The project is led by the OpenBind consortium, a collaboration between the Universities of Washington, Columbia, and Oxford, as well as European Bioinformatics and several other research groups and industry partners across the world. OpenBind aims to make large, standardised open-access datasets that are publicly available.
Fergus Imrie, Associate Professor at the Department of Statistics and OpenBind computational researcher, told Cherwell: “One of the major bottlenecks in AI-enabled drug discovery is the shortage of large, reliable experimental datasets showing how small molecules bind to proteins.”
On 5th May, OpenBind released the first open dataset, which consisted of X-rays of compounds binding to the EA-A71 virus protein, as well as the binding strength measurements for many of the images. Speaking to Cherwell, Imrie described how this data had been generated at the Diamond Light Source in Oxfordshire using “high-throughput X-ray crystallography”.
Charlotte Dean, a senior OpenBind investigator, as well as the chair of the Engineering and Physical Sciences Research Council, described this first release of data as “an important step because it shows we can now generate high-quality, standardised data at scale, specifically designed for AI in drug discovery”.
The Department for Science, Innovation and Technology has invested £8 million in the project, with OpenBird researchers hoping to use increased investment to scale their operationsProfessor of Structural Chemical Biology at Oxford and Principal Scientist at Diamond Light Source Frank von Delft described how OpenBind intends to “implement the lessons from this foundation phase to ramp up a long-term operation that links high-volume production of AI data with active discovery projects”.
Open data at scale is key to the expansion of AI-powered drug discovery. Imrie told Cherwell: “AI models are only as good as the data they learn from. The data being generated by OpenBind is surprisingly scarce in the public domain. OpenBind aims to address this by generating and openly releasing high-quality protein–ligand structures and affinity data. This will enable the community to build better AI tools for discovering new medicines and advancing science.”

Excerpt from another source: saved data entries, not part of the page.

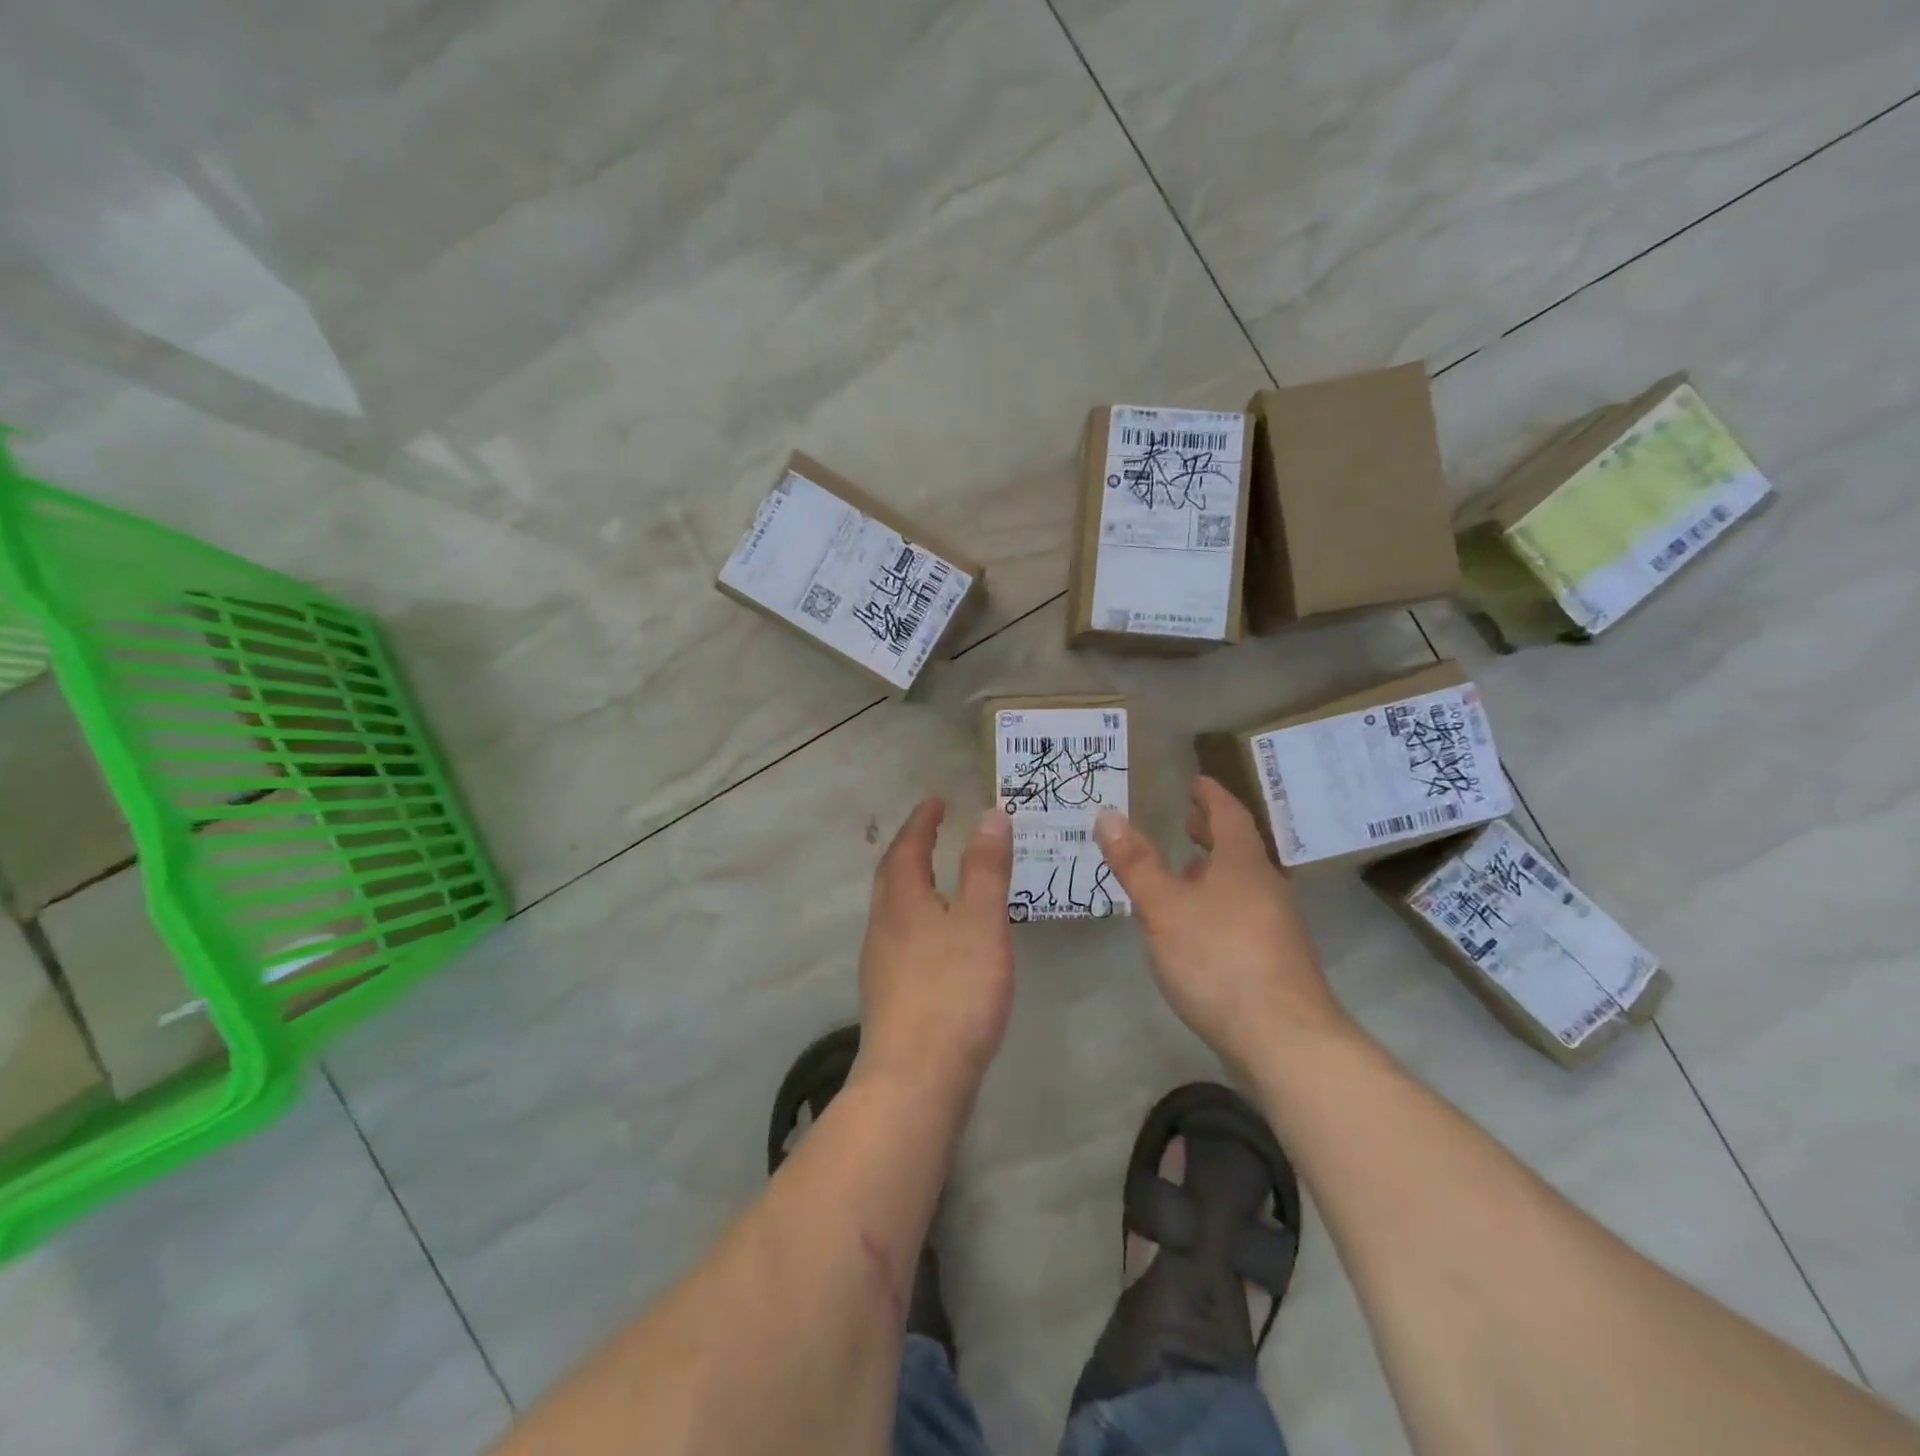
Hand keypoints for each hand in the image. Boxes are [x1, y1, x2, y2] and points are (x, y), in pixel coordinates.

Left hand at [856, 797, 1014, 1103]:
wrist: (915, 1080)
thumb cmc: (953, 991)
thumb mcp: (980, 921)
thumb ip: (986, 867)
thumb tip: (988, 814)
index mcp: (902, 901)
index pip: (908, 847)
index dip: (922, 820)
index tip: (936, 799)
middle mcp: (883, 925)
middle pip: (892, 875)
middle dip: (911, 846)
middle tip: (932, 829)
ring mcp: (880, 963)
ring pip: (893, 908)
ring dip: (911, 882)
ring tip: (936, 876)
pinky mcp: (889, 995)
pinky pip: (900, 936)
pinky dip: (917, 916)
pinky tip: (937, 938)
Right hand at [1095, 776, 1350, 1076]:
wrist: (1284, 1039)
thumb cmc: (1220, 959)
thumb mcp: (1164, 907)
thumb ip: (1135, 862)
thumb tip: (1108, 813)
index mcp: (1243, 864)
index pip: (1229, 815)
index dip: (1211, 796)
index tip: (1196, 781)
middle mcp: (1265, 887)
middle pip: (1240, 849)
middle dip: (1212, 832)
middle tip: (1188, 820)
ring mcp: (1275, 926)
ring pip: (1242, 884)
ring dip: (1215, 870)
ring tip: (1185, 871)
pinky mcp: (1275, 961)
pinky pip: (1242, 913)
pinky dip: (1219, 902)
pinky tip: (1199, 926)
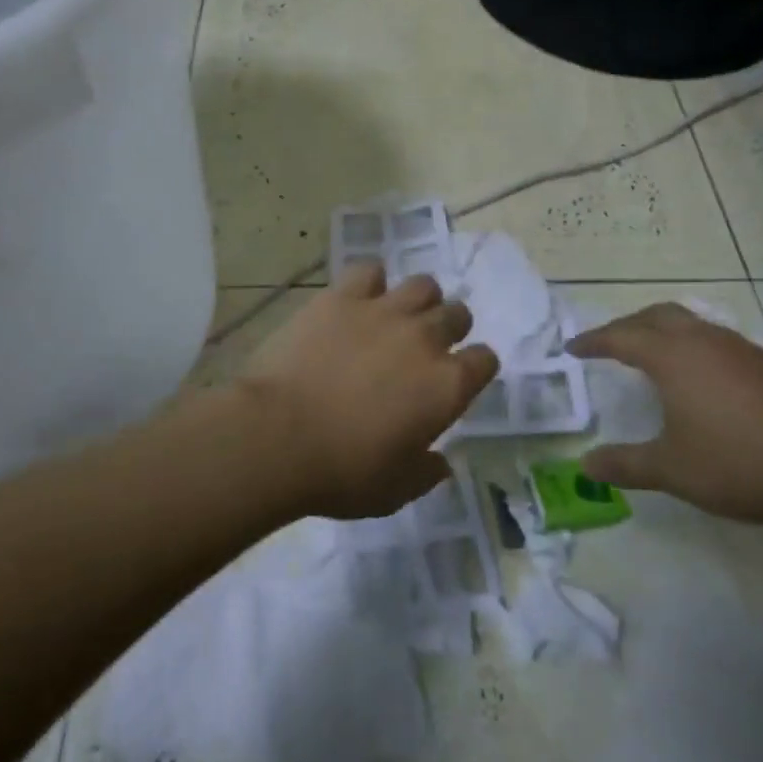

Imrie also referred to AlphaFold, an open public dataset detailing protein folding, which won the 2024 Nobel Prize in Chemistry, as a perfect example of the advances and benefits that can emerge from open-source data. Imrie told Cherwell: “AI tools offer real promise to improve both the speed and quality of molecules being developed, for example, by helping us model complex biological systems.”
The OpenBind project hopes to create new opportunities for postdoctoral positions in the area of AI drug discovery.